Stereotactic radiosurgery improves HRQOL of patients with brain metastases
Patients who underwent stereotactic radiosurgery (SRS) report better post-treatment health-related quality of life (HRQOL) than those who received brain radiotherapy (RT) and systemic therapy, a study has shown. Melanoma metastases, nonmarried, male, and older patients have also conveyed an improved HRQOL in various domains following intracranial RT.
In this study, patients with brain metastases completed overall (European Organisation for Research and Treatment of Cancer QLQ C15-PAL) and brain tumour-specific (QLQ-BN20) assessments of HRQOL prior to RT (n=127) and at 1 (n=56) and 3 months (n=45) after RT.
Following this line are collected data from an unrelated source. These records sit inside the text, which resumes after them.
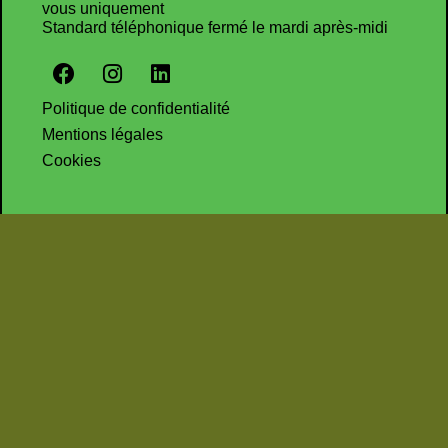
vous uniquement
Standard téléphonique fermé le mardi après-midi
Politique de confidentialité
Mentions légales
Cookies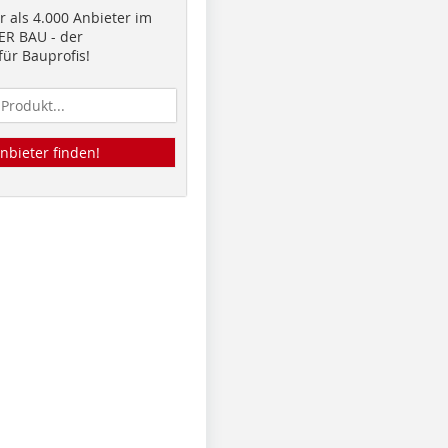
 als 4.000 Anbieter im
R BAU - der
ür Bauprofis!
nbieter finden!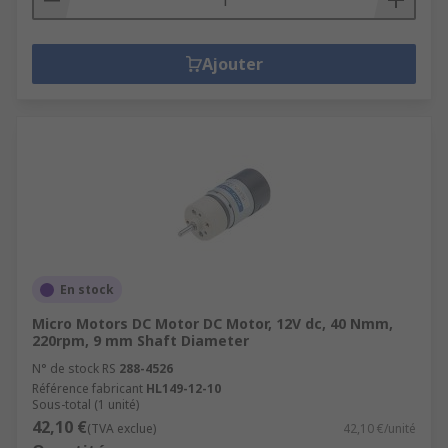
Ajouter
En stock
Micro Motors DC Motor DC Motor, 12V dc, 40 Nmm,
220rpm, 9 mm Shaft Diameter
N° de stock RS
288-4526
Référence fabricant
HL149-12-10
Sous-total (1 unité)
42,10 €
(TVA exclue)
42,10 €/unité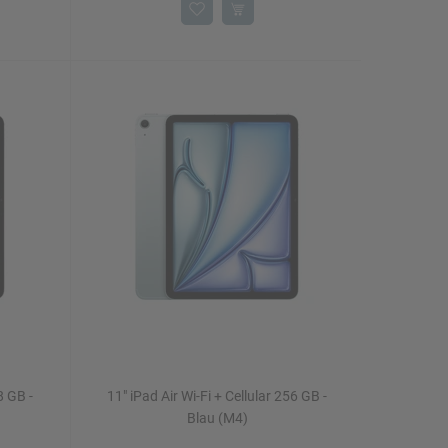
8 GB -
11" iPad Air Wi-Fi + Cellular 256 GB -
Blau (M4)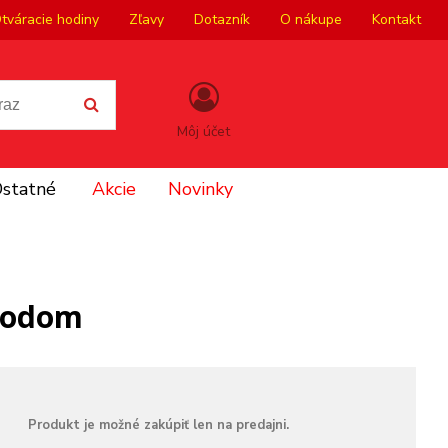
tváracie hodiny
Zľavy
Dotazník
O nákupe
Kontakt
Môj účet
statné
Akcie
Novinky
kodom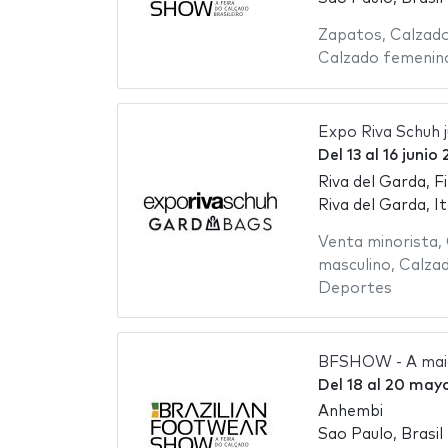
Zapatos
,
Calzado
Calzado femenin
Expo Riva Schuh 
Del
13
al
16 junio
Riva del Garda, F
Riva del Garda, It
Venta minorista
,
masculino
,
Calzad
Deportes
BFSHOW - A maior
Del
18
al
20 may
Anhembi
Sao Paulo, Brasil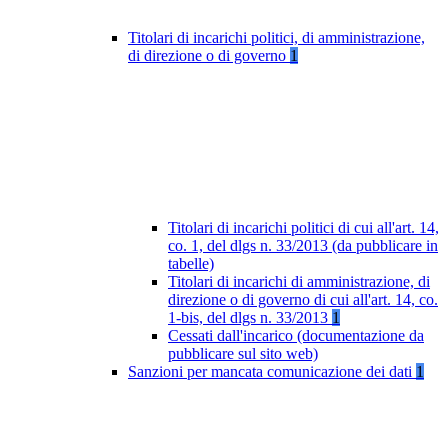
Titolari di incarichi politici, di amministrazione,
di direzione o di governo
1
Titolari di incarichi politici di cui all'art. 14,
co. 1, del dlgs n. 33/2013 (da pubblicare in
tabelle)
Titolari di incarichi di amministrazione, di
direzione o di governo di cui all'art. 14, co.
1-bis, del dlgs n. 33/2013
1
Cessati dall'incarico (documentazione da
pubblicare sul sito web)
Sanzioni per mancata comunicazione dei dati
1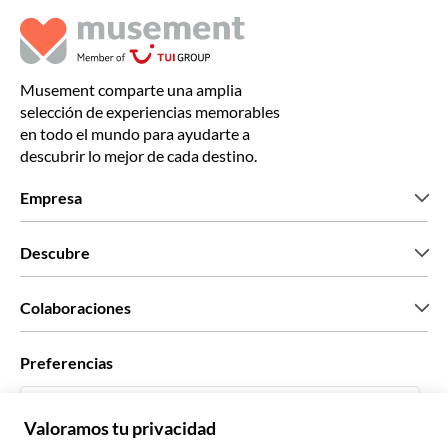
Musement comparte una amplia
selección de experiencias memorables
en todo el mundo para ayudarte a
descubrir lo mejor de cada destino.
Empresa
Quiénes somos
Descubre
Prensa
Trabaja con nosotros
Lo que dicen nuestros clientes
Colaboraciones
Green & Fair Experiences
Tours personalizados
Con quién trabajamos
Preferencias
Programas de afiliados
Agentes personales de viajes
Español
Agencias de viajes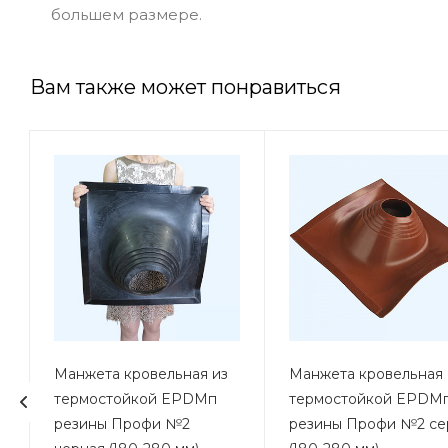
большем размере.
Вам также может понравиться
Y
Манжета кровельная из
Манжета кровельная 
термостойкой EPDMп
термостойкой EPDM
резины Профи №2
резины Профи №2 се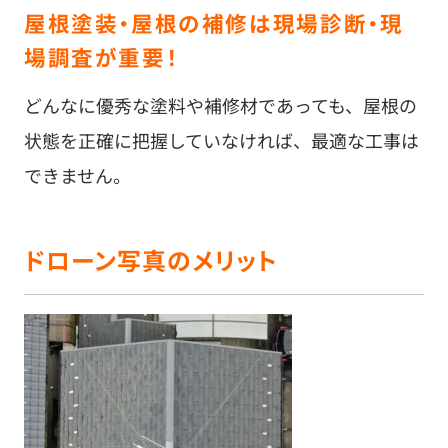
屋根塗装・屋根の補修は現場診断・現
場調査が重要！
どんなに優秀な塗料や補修材であっても、屋根の
状態を正確に把握していなければ、最適な工事は
できません。
ドローン写真のメリット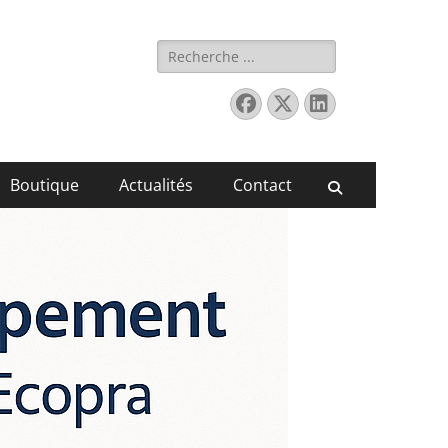
Rechercher :
Facebook
X
Linkedin
Twitter
Boutique
Actualités
Contact
Recherche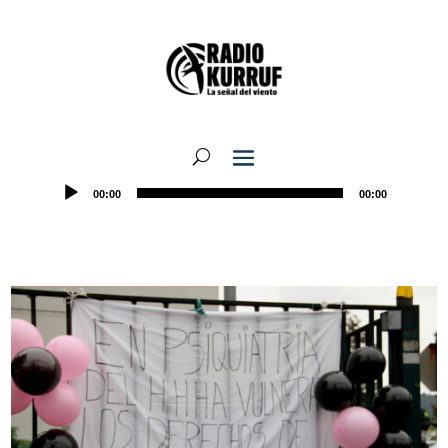
00:00
00:00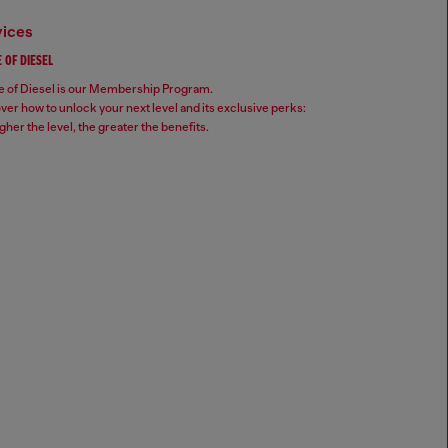
vices
 OF DIESEL
 of Diesel is our Membership Program.
ver how to unlock your next level and its exclusive perks:
gher the level, the greater the benefits.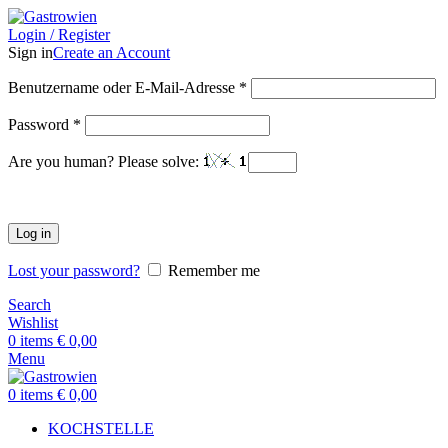
Login / Register
Sign in
Create an Account
Benutzername oder E-Mail-Adresse
*
Password
*
Are you human? Please solve:
Log in
Lost your password?
Remember me
Search
Wishlist
0
items
€
0,00
Menu
0
items
€
0,00
KOCHSTELLE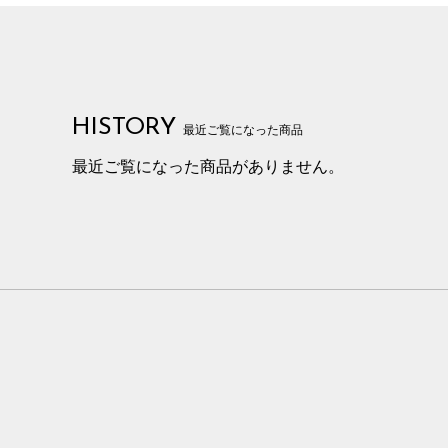
HISTORY
最近ご覧になった商品
最近ご覧になった商品がありません。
The authors generated linear and proportional-odds models to analyse patient, disease, and treatment predictors of baseline, 1-, and 3-month HRQOL scores. They also assessed the predictors of longitudinal HRQOL scores using generalized estimating equations and repeated measures proportional-odds models.
Of the patients, 69.3 percent underwent SRS and 36.0 percent had nonsmall-cell lung metastases. Receipt of whole brain RT correlated with a higher likelihood of appetite loss (baseline: p=0.04; 1 month: p=0.02) and greater motor dysfunction (baseline: p=0.01; 1 month: p=0.003; 3 months: p=0.02) compared with SRS.
In addition, receipt of systemic therapy correlated with better emotional functioning post-RT (1 month: p=0.03; 3 months: p=0.01).
Patients with melanoma had higher odds of better global HRQOL (p=0.01) and less pain (p=0.048) than those with brain cancer, while lung cancer patients reported lower physical function (p=0.048) 3 months after RT.
Furthermore, nonmarried patients had a higher likelihood of better global HRQOL (1 month: p=0.01), while male patients had a lower probability of reporting more hair loss (baseline: p=0.03; 3 months: p=0.045). In addition, older patients (aged ≥60 years) had lower chances of more drowsiness (p=0.04) and pain (p=0.049) over time.